There were forecasts that much of the continent would be overwhelmed, with many countries affected with weak healthcare systems, corruption, war or large cities where social distancing would be mostly impossible. In April the Financial Times reported that Sierra Leone had just one ventilator for its 7.5M population. In the Central African Republic there were just 3 machines, while Burkina Faso had 11.
Meanwhile, as we approach the middle of May, majority of African countries doesn’t experience many cases but more importantly, they are also reporting very few deaths. On a continent of 1.3B — 17% of the world’s population — Africa accounts for barely 1% of total infections and even less than 0.5% of deaths. As one Senegalese academic, Felwine Sarr, said:
“The Europeans are worried about us, but we are worried about them.”

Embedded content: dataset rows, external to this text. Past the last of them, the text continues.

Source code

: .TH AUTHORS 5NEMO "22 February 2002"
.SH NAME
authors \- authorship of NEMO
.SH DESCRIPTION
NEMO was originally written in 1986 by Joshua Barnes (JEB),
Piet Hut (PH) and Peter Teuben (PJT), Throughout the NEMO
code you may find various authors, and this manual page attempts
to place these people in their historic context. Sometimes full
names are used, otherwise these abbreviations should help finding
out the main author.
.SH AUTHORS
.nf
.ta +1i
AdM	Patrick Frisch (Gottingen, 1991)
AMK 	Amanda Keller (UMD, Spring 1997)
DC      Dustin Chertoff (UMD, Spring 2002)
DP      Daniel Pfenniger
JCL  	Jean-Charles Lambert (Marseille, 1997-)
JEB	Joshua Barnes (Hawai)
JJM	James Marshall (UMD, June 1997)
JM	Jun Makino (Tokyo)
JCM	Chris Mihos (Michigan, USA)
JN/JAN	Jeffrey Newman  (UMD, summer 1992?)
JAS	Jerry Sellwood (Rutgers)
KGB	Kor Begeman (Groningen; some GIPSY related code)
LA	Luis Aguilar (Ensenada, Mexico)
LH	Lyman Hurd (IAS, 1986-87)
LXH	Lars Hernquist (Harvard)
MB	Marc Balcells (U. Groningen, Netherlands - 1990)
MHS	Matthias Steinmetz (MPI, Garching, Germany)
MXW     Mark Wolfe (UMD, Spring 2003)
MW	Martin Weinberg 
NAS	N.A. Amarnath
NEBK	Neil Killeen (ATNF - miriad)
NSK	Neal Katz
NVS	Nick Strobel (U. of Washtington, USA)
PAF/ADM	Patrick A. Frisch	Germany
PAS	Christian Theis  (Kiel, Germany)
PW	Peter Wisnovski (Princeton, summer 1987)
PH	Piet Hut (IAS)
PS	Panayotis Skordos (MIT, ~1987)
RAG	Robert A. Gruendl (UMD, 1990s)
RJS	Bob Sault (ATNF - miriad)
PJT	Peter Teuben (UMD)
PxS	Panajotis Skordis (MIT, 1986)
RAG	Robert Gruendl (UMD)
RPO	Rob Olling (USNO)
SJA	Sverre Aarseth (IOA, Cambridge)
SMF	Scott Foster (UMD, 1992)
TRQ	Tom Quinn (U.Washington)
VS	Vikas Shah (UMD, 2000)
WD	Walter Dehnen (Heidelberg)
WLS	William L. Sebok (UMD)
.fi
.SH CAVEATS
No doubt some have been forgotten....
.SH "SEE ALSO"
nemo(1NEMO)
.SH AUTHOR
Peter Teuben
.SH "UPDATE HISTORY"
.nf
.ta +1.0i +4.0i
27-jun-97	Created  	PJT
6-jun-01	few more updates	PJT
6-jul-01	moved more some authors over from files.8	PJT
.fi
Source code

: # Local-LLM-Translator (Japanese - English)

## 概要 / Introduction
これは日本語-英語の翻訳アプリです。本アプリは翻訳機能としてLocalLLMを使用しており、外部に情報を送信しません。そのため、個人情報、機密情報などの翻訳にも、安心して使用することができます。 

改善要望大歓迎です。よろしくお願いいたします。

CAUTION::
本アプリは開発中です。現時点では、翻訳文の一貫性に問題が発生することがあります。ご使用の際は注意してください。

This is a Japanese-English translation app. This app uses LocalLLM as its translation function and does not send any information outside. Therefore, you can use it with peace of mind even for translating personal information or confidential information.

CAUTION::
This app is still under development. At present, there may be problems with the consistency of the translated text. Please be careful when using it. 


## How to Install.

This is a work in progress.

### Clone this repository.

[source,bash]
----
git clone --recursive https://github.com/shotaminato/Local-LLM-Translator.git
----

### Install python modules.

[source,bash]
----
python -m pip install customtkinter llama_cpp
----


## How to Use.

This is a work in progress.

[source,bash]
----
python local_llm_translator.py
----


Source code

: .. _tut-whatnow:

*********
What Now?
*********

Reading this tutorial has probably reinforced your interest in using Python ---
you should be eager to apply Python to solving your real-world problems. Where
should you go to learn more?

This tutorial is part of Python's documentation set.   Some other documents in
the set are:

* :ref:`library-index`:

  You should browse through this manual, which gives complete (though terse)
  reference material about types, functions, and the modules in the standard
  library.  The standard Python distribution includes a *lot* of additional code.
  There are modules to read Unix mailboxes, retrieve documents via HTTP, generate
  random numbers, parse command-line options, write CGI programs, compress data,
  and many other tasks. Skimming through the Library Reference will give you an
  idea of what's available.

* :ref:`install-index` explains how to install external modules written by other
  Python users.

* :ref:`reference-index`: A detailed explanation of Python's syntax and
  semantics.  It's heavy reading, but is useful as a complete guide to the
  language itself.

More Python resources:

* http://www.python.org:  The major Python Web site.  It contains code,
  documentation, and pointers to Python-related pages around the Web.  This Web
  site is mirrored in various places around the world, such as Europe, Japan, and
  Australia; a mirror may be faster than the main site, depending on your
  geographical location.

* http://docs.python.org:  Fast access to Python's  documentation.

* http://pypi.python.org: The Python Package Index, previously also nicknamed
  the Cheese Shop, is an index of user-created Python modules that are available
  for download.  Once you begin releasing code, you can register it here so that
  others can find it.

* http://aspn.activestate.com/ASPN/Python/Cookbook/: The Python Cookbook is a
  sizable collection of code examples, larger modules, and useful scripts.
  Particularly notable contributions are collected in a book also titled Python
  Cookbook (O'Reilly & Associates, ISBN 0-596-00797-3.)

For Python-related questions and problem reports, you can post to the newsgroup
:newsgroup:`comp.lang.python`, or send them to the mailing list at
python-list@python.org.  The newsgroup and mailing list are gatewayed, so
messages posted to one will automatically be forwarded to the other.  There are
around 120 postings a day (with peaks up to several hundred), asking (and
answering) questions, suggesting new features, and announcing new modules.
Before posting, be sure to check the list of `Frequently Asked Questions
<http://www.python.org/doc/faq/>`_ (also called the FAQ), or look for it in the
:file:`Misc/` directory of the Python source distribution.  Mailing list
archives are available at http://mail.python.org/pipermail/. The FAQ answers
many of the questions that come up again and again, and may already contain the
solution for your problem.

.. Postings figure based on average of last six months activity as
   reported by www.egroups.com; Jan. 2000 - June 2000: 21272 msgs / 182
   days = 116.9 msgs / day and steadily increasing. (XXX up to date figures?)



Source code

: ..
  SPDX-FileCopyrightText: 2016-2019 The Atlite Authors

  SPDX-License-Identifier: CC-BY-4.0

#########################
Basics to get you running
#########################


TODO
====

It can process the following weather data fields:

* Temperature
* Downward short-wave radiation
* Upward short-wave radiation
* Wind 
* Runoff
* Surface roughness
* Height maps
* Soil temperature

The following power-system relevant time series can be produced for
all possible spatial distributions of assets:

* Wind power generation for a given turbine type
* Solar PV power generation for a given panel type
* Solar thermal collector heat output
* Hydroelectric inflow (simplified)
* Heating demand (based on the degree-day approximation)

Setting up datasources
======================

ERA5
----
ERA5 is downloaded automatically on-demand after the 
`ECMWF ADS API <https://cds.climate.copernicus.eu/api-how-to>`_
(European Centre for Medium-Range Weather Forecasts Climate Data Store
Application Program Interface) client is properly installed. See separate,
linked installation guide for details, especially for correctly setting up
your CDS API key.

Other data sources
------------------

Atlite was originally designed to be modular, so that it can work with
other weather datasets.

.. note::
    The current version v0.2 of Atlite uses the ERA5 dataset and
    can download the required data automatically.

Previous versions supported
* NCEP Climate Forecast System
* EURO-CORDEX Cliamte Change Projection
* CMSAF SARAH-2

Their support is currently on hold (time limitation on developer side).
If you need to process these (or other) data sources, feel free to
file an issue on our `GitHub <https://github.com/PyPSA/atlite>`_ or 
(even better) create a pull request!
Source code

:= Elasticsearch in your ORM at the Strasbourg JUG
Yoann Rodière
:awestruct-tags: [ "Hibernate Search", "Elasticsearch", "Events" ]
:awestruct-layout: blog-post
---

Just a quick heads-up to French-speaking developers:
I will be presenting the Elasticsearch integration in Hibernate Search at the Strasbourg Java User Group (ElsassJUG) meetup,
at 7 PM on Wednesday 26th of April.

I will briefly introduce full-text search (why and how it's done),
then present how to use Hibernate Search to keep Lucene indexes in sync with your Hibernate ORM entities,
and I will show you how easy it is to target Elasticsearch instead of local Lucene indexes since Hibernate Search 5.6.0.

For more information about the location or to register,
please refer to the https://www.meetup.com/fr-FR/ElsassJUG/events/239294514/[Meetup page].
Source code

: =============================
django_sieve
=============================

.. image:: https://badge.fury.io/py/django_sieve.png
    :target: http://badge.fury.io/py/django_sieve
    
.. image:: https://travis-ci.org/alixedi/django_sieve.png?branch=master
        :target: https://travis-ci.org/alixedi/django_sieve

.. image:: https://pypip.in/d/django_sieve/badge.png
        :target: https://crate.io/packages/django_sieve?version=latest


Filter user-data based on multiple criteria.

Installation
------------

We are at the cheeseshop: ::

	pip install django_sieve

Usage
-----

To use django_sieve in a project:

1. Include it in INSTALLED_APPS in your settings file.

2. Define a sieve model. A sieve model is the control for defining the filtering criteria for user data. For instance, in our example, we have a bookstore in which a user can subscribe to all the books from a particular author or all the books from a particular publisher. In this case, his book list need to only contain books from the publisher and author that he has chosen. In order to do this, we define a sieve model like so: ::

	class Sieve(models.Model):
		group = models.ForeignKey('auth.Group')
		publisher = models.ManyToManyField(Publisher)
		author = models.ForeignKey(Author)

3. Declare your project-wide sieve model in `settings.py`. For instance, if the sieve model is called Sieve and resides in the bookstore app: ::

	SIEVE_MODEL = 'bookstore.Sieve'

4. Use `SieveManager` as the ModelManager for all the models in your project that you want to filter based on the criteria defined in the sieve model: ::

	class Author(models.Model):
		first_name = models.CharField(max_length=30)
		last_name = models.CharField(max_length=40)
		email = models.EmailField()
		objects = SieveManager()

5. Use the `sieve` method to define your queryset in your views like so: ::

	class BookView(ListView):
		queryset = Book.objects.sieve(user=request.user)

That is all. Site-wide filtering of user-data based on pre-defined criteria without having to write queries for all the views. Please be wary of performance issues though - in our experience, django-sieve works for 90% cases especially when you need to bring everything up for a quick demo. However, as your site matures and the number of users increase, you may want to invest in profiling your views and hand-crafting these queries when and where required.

It could be due to under-reporting or that tests are simply not being done and people aren’t recognising the symptoms. But, there is little to no evidence that hospitals are being flooded, or that there has been a noticeable spike in deaths.
Demographics might have helped. 60% of people are under the age of 65 and we know the novel coronavirus mostly affects the elderly generation. As well as, some African countries, such as Rwanda and Uganda, locked down early and very hard. That would definitely have helped, as it did in some European countries. South Africa has been admired for its management, for example.
We are still very much in the early stages of this global pandemic to judge. Most of Africa is less connected than Europe or North America and the virus might eventually take hold.
Ultimately, it still seems inevitable that, economically, the poorest people will yet again be hit hardest, with devastating consequences.